ENTRIES SHOWN
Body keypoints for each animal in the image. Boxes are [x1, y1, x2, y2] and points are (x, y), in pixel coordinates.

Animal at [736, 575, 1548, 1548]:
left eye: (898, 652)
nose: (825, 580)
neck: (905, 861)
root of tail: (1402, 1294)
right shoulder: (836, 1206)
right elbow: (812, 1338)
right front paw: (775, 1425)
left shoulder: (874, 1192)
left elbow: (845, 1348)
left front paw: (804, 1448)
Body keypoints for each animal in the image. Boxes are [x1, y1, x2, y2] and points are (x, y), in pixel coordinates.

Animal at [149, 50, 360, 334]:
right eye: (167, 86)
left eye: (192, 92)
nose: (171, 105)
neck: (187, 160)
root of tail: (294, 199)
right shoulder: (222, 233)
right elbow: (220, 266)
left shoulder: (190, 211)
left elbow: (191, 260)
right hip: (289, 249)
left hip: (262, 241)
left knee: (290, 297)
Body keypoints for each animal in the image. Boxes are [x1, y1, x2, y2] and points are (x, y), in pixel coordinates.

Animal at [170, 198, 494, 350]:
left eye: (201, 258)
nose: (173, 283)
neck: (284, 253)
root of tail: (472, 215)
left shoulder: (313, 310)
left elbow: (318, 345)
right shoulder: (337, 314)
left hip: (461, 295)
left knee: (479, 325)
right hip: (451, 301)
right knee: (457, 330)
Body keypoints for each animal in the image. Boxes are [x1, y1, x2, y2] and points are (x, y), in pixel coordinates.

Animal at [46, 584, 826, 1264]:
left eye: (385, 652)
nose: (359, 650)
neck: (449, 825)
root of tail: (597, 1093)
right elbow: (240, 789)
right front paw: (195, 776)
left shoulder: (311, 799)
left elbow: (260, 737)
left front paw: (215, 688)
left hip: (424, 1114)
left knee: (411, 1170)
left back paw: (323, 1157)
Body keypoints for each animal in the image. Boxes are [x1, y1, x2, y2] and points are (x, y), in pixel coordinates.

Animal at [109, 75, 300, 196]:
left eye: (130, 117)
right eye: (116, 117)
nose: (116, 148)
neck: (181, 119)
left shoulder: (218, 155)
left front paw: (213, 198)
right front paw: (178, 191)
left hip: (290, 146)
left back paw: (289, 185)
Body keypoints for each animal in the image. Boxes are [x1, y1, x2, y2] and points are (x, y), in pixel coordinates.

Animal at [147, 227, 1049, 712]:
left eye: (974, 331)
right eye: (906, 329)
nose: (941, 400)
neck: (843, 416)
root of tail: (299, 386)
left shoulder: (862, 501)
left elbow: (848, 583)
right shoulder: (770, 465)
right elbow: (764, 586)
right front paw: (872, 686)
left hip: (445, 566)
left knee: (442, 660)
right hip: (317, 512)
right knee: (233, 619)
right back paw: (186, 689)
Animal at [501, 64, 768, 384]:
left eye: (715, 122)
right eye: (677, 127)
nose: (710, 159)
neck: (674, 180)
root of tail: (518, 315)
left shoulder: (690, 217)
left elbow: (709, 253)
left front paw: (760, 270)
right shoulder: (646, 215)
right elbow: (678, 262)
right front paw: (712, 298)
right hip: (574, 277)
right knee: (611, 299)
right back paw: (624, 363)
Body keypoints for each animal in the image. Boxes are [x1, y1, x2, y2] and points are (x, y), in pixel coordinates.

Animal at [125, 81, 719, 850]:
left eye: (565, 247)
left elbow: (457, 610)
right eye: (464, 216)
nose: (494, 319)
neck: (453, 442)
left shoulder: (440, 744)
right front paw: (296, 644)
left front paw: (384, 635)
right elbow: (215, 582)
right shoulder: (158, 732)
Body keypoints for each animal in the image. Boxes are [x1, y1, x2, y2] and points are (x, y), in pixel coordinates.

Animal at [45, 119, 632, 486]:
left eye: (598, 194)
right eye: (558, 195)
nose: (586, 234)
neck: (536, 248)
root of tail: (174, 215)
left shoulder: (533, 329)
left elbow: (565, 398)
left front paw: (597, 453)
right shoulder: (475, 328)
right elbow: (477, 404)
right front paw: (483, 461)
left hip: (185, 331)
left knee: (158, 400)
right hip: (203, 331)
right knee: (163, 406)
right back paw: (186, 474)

TASK INSTRUCTIONS
Out of the data above, set down the lines from the one with "neck: (284, 253)" to the one with "left front paw: (760, 270)", both included, exactly as written and with no additions.

RESPONSE TO THIS TASK
neck: (284, 253)
root of tail: (472, 215)
left shoulder: (313, 310)
left elbow: (318, 345)
right shoulder: (337, 314)
left hip: (461, 295)
left knee: (479, 325)
right hip: (451, 301)
right knee: (457, 330)
Body keypoints for each animal in the image. Boxes are [x1, y1, x2, y2] and points are (x, y), in pixel coordinates.

Animal at [46, 584, 826, 1264]:
left eye: (385, 652)
nose: (359, 650)
neck: (449, 825)
root of tail: (597, 1093)
right elbow: (240, 789)
right front paw: (195, 776)
left shoulder: (311, 799)
left elbow: (260, 737)
left front paw: (215, 688)
left hip: (424, 1114)
left knee: (411, 1170)
left back paw: (323, 1157)
Body keypoints for each animal in the image. Boxes are [x1, y1, x2, y2] and points are (x, y), in pixel coordinates.

Animal at [109, 75, 300, 196]:
left eye: (130, 117)
right eye: (116, 117)
nose: (116, 148)
neck: (181, 119)
left shoulder: (218, 155)
left front paw: (213, 198)
right front paw: (178, 191)
left hip: (290, 146)
left back paw: (289, 185)
Body keypoints for each animal in the image. Boxes are [x1, y1, x2, y2] and points are (x, y), in pixel coordinates.

Animal at [147, 227, 1049, 712]:
left eye: (974, 331)
right eye: (906, 329)
nose: (941, 400)
neck: (843, 416)
root of tail: (299, 386)
left shoulder: (862, 501)
left elbow: (848, 583)
right shoulder: (770, 465)
right elbow: (764, 586)
right front paw: (872, 686)
left hip: (445, 566)
left knee: (442, 660)
right hip: (317, 512)
right knee: (233, 619)
right back paw: (186, 689)
Animal at [501, 64, 768, 384]:
left eye: (715, 122)
right eye: (677, 127)
nose: (710, 159)
neck: (674, 180)
root of tail: (518, 315)
left shoulder: (690, 217)
left elbow: (709, 253)
left front paw: (760, 270)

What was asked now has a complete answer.